Perfectly natural process: Co-authors Karen Pickering and Jane Bennett’s book About Bloody Time is about changing attitudes on menstruation. Photo: CAROL SAFFER

FEMINIST author Karen Pickering and Australia’s most renowned menstrual educator Jane Bennett launched their co-authored book About Bloody Time: the menstrual revolution we have to have in Ballarat last week.

About Bloody Time explores women’s experiences of menstruation from puberty to menopause and examines the menstrual taboo from all perspectives.

Victorian Women’s Trust, advocators for the rights of women and girls, commissioned the co-authors to write the book after conducting an international survey of almost 3500 women on menstrual health.

“Menstruation and menopause is an intrinsic part of our health and wellbeing, however the way periods are shrouded in secrecy and shame is anything but healthy,” Mary Crooks AO, Executive Director at Victorian Women’s Trust said.

“This has enormous implications for women and girls, if women are to achieve full gender equality, dismantling this taboo is one of the last frontiers to be addressed,” she said.

Ms Pickering said she and Ms Bennett drilled down and analysed the survey data while doing research on menstrual taboo to form the book’s argument to dismantle it.

Around half the population is carrying shame, anxiety, confusion and sometimes trauma around their own body’s reproductive function.

The negativity that girls and women feel about menstruation and menopause doesn’t necessarily lessen over the course of their lives.

“You might get your period between the age of 10 and 15 and you have it for four decades,” Ms Pickering said. “We have to ask the question, how much is what women and girls carry in terms of self-reproach and unnecessary anxiety holding them back” she said.

“How is it effecting their relationships with other people and their ability to work and flourish?
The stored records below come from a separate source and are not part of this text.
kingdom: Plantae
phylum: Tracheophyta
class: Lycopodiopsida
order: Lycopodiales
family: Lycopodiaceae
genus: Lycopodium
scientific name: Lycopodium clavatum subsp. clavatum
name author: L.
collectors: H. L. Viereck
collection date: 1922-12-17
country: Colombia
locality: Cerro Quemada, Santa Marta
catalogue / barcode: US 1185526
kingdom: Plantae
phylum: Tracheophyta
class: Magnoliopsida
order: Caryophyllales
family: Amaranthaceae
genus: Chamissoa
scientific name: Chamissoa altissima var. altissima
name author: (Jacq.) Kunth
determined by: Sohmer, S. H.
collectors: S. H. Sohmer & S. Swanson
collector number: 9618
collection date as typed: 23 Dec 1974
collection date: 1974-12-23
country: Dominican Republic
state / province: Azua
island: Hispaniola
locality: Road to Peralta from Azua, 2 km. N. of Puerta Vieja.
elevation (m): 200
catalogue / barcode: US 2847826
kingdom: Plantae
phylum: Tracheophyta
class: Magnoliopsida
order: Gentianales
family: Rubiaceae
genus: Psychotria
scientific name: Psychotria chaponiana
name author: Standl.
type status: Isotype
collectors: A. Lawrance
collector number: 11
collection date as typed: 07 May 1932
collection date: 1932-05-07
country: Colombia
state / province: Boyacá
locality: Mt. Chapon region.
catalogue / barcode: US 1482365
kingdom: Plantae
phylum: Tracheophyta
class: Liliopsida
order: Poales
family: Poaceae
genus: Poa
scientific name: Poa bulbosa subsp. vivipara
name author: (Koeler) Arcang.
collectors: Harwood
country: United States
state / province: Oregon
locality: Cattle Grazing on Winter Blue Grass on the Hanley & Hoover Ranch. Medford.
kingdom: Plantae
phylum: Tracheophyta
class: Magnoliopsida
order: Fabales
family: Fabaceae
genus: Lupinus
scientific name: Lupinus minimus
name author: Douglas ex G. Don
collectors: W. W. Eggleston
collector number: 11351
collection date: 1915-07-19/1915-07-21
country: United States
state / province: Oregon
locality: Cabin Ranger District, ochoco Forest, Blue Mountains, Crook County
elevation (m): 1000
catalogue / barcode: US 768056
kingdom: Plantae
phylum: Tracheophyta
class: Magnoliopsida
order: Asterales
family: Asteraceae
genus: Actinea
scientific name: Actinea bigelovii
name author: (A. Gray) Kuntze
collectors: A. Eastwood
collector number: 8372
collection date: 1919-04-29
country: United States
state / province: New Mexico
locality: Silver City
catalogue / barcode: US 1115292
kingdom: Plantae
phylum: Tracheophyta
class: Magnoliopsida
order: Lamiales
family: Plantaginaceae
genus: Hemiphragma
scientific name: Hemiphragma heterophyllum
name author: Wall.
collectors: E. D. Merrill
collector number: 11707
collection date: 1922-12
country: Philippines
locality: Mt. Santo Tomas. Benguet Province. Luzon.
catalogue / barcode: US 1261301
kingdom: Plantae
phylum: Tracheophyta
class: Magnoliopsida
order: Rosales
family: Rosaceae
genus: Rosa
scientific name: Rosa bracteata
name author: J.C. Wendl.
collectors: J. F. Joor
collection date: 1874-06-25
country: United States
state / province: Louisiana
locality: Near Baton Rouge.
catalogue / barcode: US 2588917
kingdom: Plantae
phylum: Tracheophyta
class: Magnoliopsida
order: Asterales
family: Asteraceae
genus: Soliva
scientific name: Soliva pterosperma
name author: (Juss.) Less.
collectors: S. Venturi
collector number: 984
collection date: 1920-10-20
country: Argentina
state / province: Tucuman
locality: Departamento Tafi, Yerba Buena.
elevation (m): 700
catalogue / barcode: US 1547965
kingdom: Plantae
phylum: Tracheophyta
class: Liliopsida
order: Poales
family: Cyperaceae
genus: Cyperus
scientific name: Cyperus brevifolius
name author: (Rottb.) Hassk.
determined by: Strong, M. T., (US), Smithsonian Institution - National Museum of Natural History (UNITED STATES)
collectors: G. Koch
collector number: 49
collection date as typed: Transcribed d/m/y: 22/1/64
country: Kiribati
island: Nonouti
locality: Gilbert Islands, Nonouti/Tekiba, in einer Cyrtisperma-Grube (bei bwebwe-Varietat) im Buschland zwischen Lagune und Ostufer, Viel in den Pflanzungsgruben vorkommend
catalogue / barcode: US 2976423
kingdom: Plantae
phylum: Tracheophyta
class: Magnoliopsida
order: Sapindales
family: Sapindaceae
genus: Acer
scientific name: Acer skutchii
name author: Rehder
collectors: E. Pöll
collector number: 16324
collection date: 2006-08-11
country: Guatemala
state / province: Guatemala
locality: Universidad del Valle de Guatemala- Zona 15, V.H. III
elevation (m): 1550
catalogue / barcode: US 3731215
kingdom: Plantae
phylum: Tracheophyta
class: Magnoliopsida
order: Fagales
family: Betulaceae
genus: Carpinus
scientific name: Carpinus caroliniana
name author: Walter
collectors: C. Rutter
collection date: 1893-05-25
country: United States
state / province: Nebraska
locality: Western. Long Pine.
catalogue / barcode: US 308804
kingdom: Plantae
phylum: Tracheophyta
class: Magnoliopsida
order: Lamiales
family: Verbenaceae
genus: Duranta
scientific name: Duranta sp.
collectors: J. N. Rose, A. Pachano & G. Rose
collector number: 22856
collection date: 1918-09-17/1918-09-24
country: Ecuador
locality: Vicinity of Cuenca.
I think we are long overdue for an open and productive conversation about this in public and we need to get over the reluctance that men, women, boys and girls have to talk about it.”

The book sets out how understand the off limits attitude towards menstruation better, why the mindset has existed for so long and where has it come from.

About Bloody Time puts forward the case that menstruation can be actually empowering for women and girls.

“A resource like About Bloody Time is long overdue,” co-author Ms Bennett said. “It is our hope that it becomes a staple of schools, libraries and households all over the country so that girls and women are no longer confused or ashamed by the incredible things that their bodies can do,” she said.